News & Events

Book Talks@NLS Library | ‘Sovereignty, International Law, and the Princely States of Colonial South Asia’

May 16, 2025

The NLSIU Library Committee organised a book talk by NLS alumna Dr. Priyasha Saksena (NLS BA LLB 2010) on her book ‘Sovereignty, International Law, and the Princely States of Colonial South Asia.’ The talk took place from 4 pm to 5:30 pm on May 16, 2025.

Prof. (Dr.) Arun Thiruvengadam and Dr. Samyak Ghosh were the discussants.

About the Book

What constitutes a sovereign state in the international legal sphere? This question has been central to international law for centuries.

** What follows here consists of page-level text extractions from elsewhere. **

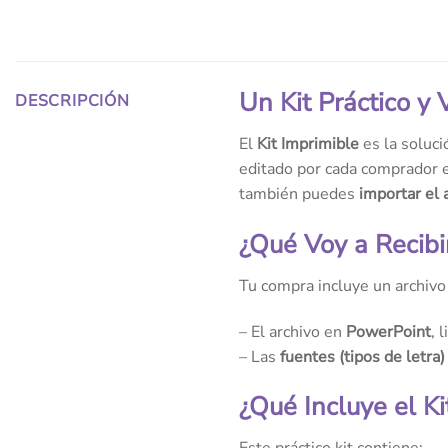
Un Kit Práctico y
DESCRIPCIÓN
El
Kit Imprimible
es la soluci
editado por cada comprador e
también puedes
importar el 
¿Qué Voy a Recibi
Tu compra incluye un archiv
– El archivo en
PowerPoint
, 
– Las
fuentes (tipos de letra)
¿Qué Incluye el Ki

Sovereignty, International Law, and the Princely States of Colonial South Asia provides a compelling exploration of the history of sovereignty through an analysis of the jurisdictional politics involving a specific set of historical legal entities.

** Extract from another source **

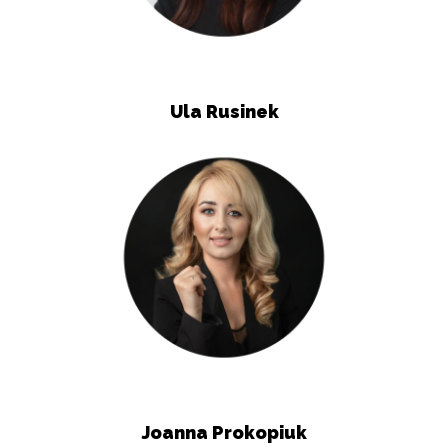
Ula Rusinek
Joanna Prokopiuk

Governed by local rulers, the princely states of colonial South Asia were subject to British paramountcy whilst remaining legally distinct from directly ruled British India. Their legal status and the extent of their rights remained the subject of feverish debates through the entirety of British colonial rule. This book traces the ways in which the language of sovereignty shaped the discourse surrounding the legal status of the princely states to illustrate how the doctrine of sovereignty came to structure political imagination in colonial South Asia and the framework of the modern Indian state.

Opening with a survey of the place of the princely states in the colonial structures of South Asia, Sovereignty, International Law, and the Princely States of Colonial South Asia goes on to illustrate how international lawyers, British politicians, colonial officials, rulers and bureaucrats of princely states, and anti-colonial nationalists in British India used definitions of sovereignty to construct political orders in line with their interests and aspirations. By invoking the vernacular of sovereignty in contrasting ways to support their differing visions of imperial and world order, these actors also attempted to reconfigure the boundaries among the spheres of the national, the imperial, and the international. Throughout the eighteenth, nineteenth, and early twentieth centuries, debates and disputes over the princely states continually defined and redefined the concept of sovereignty and international legitimacy in South Asia.

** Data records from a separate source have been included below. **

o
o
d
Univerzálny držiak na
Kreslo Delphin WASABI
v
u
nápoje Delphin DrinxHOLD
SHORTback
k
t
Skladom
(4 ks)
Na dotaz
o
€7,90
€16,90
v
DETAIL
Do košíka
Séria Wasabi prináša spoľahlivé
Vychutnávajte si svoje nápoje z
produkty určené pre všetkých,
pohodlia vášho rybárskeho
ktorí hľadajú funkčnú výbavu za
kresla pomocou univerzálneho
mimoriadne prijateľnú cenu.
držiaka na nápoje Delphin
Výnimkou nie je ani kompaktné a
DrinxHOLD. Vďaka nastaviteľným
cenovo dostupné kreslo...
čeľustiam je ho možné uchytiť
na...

Using rich material from the colonial archives, Sovereignty, International Law, and the Princely States of Colonial South Asia conveys an understanding of the history of sovereignty and the construction of the modern Indian nation-state that is still relevant today. A riveting read, this book will be of considerable interest and importance to scholars of international law and South Asia, legal historians, and political scientists.

About the Author

Dr. Priyasha Saksena is a legal historian focussing on the development of legal concepts and institutions within the British Empire and their contemporary effects. She is a graduate of Harvard University (SJD) and National Law School of India University (BA LLB). Currently, she is an Associate Professor at the School of Law, University of Leeds. Prior to joining the University of Leeds, she was a visiting researcher at the Max Planck Institute for Legal History and Legal Theory. She also has experience of working at a corporate law firm.

Reflections from the Author

Speaking to us, Dr. Saksena said:

“It’s so wonderful to be back after 15 years to an unrecognisable campus, and have such a wonderful and warm welcome. I enjoyed a very engaged audience with some fantastic questions.

The book started out as a doctoral dissertation. But I guess the idea can be traced back to my time here at NLS when I took history courses with Professor Elizabeth, which sparked my interest in history. So I think this book can be seen as a culmination of what I started out here back in 2005.”